When I look at my traces, or when I’m frustrated by the quantity of metric events, I want to know how that data got to me. That’s why the first thing I add to any OpenTelemetry Collector configuration is: attribution.

This came up in End User Discussion Group yesterday; two people said they do this too.

Here’s a processor configuration to add an attribute to every trace span, saying what collector it went through:

- context: resource
- set(attributes["collector.collector"], "${COLLECTOR_NAME}")

Then I add that to the pipeline configuration:

receivers: [otlp]
processors: [transform/labelme, batch]
exporters: [otlp]

Next, I often want to know what receiver a metric came from. I can’t graph a metric properly until I know how it was collected.
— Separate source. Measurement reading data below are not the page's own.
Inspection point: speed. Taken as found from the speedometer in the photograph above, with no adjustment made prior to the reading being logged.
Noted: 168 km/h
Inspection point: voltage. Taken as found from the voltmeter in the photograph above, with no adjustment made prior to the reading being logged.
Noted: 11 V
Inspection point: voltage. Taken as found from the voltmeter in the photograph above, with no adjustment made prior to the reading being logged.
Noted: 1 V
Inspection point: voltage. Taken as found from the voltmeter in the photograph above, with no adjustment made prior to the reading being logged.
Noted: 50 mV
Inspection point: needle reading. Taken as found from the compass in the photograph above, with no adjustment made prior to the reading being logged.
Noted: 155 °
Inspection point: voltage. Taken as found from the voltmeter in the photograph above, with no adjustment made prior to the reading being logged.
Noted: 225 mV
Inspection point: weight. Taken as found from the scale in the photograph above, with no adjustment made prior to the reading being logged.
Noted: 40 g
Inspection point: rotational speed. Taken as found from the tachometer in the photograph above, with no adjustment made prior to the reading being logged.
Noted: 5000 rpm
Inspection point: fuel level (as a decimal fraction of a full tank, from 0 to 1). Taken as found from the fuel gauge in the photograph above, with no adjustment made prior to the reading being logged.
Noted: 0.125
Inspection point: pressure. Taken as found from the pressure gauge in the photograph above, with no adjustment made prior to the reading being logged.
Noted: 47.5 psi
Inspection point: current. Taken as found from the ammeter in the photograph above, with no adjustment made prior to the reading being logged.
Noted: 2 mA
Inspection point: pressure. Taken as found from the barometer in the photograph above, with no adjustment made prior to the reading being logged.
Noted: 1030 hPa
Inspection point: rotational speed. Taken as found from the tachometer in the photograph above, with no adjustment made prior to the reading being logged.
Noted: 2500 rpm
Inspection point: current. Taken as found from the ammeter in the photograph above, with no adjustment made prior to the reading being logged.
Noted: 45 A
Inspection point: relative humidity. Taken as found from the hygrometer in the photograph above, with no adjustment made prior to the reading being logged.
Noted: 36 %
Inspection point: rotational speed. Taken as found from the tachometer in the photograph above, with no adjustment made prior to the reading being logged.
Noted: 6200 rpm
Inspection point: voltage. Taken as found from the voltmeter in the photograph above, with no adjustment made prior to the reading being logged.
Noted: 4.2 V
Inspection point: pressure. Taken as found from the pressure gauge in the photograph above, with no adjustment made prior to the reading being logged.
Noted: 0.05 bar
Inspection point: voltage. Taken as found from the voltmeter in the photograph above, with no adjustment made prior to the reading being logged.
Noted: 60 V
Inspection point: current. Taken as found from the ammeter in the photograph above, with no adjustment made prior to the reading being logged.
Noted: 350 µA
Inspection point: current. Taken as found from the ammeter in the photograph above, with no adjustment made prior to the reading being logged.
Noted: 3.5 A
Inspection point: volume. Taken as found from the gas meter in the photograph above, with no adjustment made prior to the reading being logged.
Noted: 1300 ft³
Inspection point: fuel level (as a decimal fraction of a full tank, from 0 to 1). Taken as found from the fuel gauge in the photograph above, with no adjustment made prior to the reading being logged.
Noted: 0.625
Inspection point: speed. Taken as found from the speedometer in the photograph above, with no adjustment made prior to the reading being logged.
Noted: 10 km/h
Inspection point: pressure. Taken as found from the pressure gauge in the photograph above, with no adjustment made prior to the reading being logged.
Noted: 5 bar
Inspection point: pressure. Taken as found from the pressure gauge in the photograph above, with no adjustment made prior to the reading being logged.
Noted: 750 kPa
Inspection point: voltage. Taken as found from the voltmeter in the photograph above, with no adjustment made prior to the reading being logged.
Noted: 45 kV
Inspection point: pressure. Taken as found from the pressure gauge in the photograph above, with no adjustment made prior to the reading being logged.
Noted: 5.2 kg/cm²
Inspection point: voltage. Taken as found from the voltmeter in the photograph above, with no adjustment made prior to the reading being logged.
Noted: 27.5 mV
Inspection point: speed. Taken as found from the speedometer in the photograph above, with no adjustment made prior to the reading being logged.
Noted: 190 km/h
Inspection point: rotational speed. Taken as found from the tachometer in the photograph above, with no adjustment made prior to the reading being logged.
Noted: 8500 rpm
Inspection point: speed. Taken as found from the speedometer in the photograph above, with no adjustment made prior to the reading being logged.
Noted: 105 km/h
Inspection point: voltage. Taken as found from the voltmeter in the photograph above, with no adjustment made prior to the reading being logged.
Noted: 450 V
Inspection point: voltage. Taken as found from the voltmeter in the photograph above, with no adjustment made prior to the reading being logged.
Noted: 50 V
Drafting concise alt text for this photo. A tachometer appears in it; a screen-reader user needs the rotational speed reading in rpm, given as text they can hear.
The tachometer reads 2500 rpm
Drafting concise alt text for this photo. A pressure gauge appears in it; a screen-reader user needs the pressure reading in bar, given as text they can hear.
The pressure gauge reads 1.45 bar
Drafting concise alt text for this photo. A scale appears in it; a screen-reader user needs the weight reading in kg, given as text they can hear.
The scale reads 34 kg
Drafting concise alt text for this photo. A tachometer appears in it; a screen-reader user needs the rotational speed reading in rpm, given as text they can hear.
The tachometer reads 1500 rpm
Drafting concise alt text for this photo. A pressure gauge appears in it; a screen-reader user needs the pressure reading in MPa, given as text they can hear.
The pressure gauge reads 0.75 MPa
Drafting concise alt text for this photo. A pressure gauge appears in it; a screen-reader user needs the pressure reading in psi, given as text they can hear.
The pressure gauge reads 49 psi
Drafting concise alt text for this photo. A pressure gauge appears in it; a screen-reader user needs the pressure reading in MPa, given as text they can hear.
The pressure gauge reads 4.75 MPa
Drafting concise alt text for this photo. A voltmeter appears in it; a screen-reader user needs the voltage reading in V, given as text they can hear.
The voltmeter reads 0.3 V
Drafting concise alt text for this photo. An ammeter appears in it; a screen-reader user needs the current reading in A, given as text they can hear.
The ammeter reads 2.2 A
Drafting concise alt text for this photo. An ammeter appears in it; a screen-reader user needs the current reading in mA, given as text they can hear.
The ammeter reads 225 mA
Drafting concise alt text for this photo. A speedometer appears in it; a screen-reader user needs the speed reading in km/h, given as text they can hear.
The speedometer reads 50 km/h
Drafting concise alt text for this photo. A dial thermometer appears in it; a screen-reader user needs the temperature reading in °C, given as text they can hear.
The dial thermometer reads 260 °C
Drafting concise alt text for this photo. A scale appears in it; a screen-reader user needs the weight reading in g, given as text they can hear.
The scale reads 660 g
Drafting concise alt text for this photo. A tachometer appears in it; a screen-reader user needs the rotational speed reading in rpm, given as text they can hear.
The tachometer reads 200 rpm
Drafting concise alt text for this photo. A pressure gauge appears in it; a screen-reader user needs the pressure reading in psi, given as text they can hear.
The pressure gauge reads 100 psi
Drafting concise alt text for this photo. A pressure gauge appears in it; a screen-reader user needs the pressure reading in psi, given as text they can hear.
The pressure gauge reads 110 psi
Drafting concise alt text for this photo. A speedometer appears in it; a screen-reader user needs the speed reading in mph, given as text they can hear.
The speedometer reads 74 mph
To add attribution for the receiver, I have to break into multiple pipelines, so each can have its own transform processor.

For an example, check this processor configuration at Also available as a gist.

Each processor definition looks like this:

- context: resource
- set(attributes["meta.signal_type"], "metrics") where attributes["meta.signal_type"]
== nil
- set(attributes["collector.receiver"], "otlp")
- set(attributes["collector.collector"], "daemonset-opentelemetry-collector")
where attributes["collector.collector"] == nil

Here, I define three attributes: the collector, the receiver, and the signal type. Why the signal type? Because traces get “trace” in this field, logs get “log” in this field automatically, and I want metrics to be consistent with that. The collector lets me make it so.

Creating a pipeline per receiver is repetition; when you add a metrics processor you have to add it in three places (in this example). Dan Nelson uses Helm templates to generate their collector configuration, abstracting over this duplication.